What is needed:
In the copy, include no pictures, but reproduce every record exactly.

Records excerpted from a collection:
----
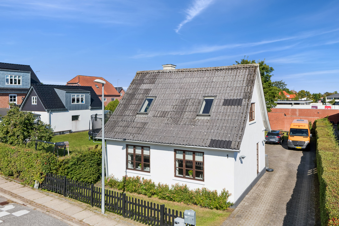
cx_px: 170
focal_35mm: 26
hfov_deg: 69.4
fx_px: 245
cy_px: 113
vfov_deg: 49.6
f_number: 11
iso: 800
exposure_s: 1/1000
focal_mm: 26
----
Task solution:
cx_px: 170
focal_35mm: 26
hfov_deg: 69.4
fx_px: 245
cy_px: 113
vfov_deg: 49.6
f_number: 11
iso: 800
exposure_s: 1/1000
focal_mm: 26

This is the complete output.